In the workplace, so much depends on a manager and employee “clicking,” says Erdogan, who with Bauer has co-authored two textbooks used in more than 100 universities worldwide. She is motivated to identify structural approaches companies can use to encourage positive day-to-day relationships between managers and employees—instead of simply hoping for that “click.”
ONE WAY to ensure that employees fit in is to give them a good start. Anybody who’s had a job remembers at least one bad First Day: the cubicle with no working telephone, the lonely lunch break, the boring safety video that served as “orientation.”
And yet, “the research definitely shows that those first few days really matter,” says Bauer, a professor of management in the School of Business Administration. She has published and consulted on the topic of how to acclimate new employees so that they quickly add value to an organization.
Bauer’s PSU students, most of whom hold down jobs while in school, don’t need to be persuaded that how co-workers treat a new hire, or whether employees perceive their bosses as fair, helps determine if a company succeeds or fails.
“That relationships at work matter makes total sense to them. I don’t have to convince them about justice at work or group dynamics,” Bauer says. “They’re living them everyday.”
Bauer’s research agenda is as crowded as her office. Research in progress includes an examination of work as a calling; a look at how newcomers fare in apprentice trades in France; and helping a large high-tech company avoid squelching the creative impulses of new employees. In July, she headed to Google headquarters in Mountain View, Calif., for a three-month stint as the first non-engineering professor in the company’s visiting faculty program.
With her PSU colleagues, Bauer shares the belief that workplace relationships are too important to be left to chance. Employers who want to run effective organizations must take action to help create the relationships that keep employees happy, healthy, and satisfied. It can be as simple as making sure someone takes the newbie to lunch. Especially in retail and other entry-level jobs, “if someone has a bad first day, they don’t come back,” says Bauer.

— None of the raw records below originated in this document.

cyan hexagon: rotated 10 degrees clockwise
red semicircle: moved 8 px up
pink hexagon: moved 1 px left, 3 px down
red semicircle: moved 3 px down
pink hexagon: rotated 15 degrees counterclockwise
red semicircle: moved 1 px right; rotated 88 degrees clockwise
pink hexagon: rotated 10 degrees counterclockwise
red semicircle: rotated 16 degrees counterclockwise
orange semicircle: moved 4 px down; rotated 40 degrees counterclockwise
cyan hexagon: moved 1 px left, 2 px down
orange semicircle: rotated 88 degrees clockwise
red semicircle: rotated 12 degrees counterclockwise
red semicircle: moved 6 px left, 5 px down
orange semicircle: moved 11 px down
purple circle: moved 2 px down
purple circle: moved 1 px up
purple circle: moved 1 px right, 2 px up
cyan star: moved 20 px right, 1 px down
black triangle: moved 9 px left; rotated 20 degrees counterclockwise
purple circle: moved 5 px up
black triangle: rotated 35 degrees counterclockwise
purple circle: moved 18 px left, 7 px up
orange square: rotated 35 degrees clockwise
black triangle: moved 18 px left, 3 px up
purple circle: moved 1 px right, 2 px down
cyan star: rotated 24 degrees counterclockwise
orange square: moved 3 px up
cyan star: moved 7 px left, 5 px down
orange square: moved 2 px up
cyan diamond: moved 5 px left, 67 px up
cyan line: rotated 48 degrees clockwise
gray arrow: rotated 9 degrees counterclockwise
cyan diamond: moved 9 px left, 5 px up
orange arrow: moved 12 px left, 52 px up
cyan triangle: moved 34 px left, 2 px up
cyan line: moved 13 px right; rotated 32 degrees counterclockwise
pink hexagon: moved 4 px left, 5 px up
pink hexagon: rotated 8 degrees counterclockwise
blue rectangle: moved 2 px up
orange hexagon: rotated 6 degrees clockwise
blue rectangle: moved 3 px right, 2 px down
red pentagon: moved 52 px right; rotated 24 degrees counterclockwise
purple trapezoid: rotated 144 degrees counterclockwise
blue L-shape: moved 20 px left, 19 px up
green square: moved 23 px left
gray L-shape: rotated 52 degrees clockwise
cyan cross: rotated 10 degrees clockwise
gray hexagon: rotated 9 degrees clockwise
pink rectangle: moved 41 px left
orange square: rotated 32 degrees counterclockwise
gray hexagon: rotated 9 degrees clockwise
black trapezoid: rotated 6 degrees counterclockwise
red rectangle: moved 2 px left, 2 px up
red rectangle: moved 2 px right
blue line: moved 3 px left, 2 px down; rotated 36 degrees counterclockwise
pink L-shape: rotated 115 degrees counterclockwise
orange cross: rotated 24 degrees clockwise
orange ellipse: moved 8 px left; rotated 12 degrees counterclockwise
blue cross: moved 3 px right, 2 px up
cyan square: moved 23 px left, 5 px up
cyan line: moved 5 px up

But make a new employee feel accepted, confident, and clear about his or her role—in that order—and “all sorts of good outcomes follow.”
“I think people believe that relationships aren’t happening all the time—but they are,” Bauer says. “You might as well make it a positive thing.” ?
Shelby Oppel Wood, a freelance writer, contributed the story “Plugging into the Future” in the Winter 2011 Portland State Magazine.
Illustrations by Dan Selleck
What about breaks?
Charlotte Fritz, an assistant professor of psychology, is interested in discovering what employees need to be energized and productive at work so that employers can help provide it.
Fritz says human energy is fuel for organizations and a limited resource that workers can replenish with the right strategies. Yet, when time is short, the most effective choices aren't the ones we usually make, according to Fritz's research.
While the lunch break is a typical time for recharging at work, Fritz focused on the more frequent "micro-breaks" that make up a workday—the moments between finishing one task and moving to another—as additional opportunities for restoring one's personal battery.
Have a snack? Get some fresh air? Surf the Web? In Fritz's study of employees at a U.S. software company, those common strategies for refueling during micro-breaks weren't related to higher rates of vitality. Employees were more likely to feel energized when they chose not to "check out" from their jobs but to engage in a brief work-related activity that involved learning something new, finding meaning, or building high-quality relationships.
For example, instead of mindlessly clicking through web pages or sucking down a diet cola, walk across the office to thank a co-worker for help on a project. Set a new work goal. Or simply reflect on what aspects of your job bring joy, Fritz says.